* **CONSEGNA**
Indica quante righe qui sotto contengono la stringa "shrub", distinguendo tra maiuscole e minuscole. Scrivi soltanto il numero.

* **DATI DA ELABORARE**
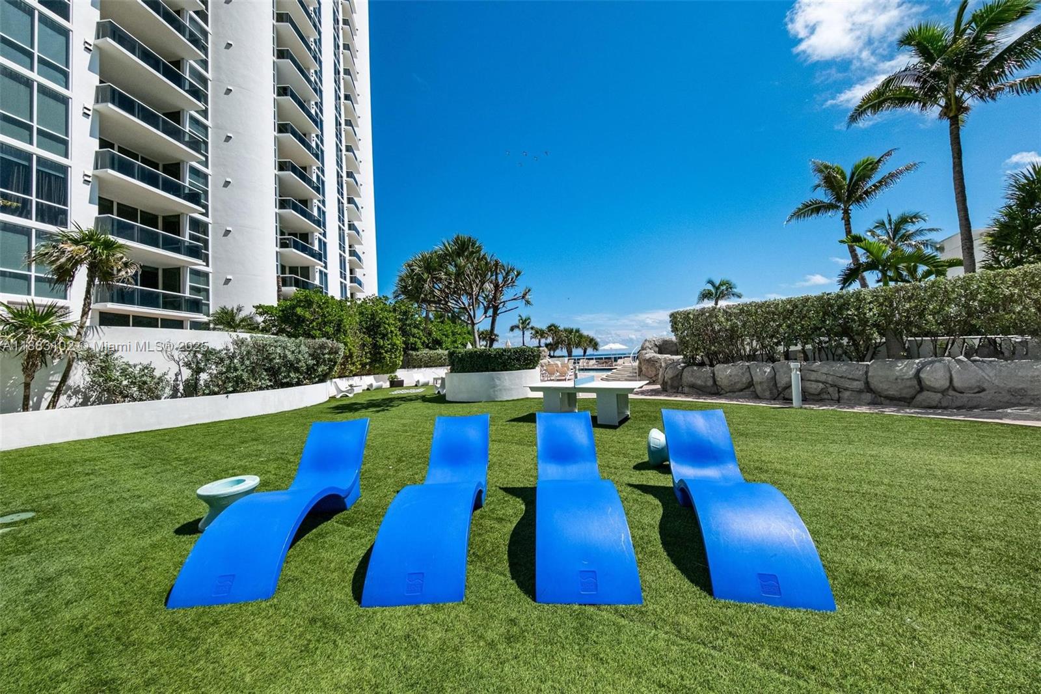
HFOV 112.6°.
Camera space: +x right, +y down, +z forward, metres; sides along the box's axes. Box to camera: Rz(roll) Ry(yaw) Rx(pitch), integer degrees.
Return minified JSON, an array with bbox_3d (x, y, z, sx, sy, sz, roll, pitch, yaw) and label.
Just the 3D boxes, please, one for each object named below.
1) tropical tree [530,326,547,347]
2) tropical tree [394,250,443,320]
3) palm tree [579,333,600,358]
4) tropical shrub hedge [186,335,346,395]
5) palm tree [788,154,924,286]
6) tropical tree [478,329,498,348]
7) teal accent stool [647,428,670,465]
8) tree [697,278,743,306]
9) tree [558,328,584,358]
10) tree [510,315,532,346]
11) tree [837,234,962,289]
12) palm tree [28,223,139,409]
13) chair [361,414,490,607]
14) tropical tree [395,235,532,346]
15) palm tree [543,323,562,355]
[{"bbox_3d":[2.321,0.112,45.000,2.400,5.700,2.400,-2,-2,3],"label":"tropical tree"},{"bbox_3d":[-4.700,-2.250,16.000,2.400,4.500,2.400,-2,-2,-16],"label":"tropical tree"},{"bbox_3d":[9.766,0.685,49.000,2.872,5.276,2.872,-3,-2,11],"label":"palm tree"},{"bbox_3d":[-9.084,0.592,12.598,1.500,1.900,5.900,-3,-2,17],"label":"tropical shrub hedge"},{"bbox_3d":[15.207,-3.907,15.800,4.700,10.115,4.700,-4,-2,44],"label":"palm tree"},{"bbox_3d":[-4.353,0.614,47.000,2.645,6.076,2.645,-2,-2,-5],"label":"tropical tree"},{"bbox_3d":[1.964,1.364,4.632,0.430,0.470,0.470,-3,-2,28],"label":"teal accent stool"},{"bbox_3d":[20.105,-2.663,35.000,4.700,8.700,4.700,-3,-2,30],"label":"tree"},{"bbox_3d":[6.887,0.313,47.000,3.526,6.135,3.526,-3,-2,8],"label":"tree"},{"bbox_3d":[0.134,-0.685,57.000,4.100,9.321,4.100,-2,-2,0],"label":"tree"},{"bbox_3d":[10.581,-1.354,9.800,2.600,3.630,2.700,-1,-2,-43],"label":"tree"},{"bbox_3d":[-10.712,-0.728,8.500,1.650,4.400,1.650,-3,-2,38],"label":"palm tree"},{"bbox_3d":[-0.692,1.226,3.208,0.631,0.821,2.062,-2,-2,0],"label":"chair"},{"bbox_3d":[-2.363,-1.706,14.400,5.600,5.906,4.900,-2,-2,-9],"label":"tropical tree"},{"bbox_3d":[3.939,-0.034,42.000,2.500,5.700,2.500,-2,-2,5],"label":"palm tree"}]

* **RISPOSTA**
2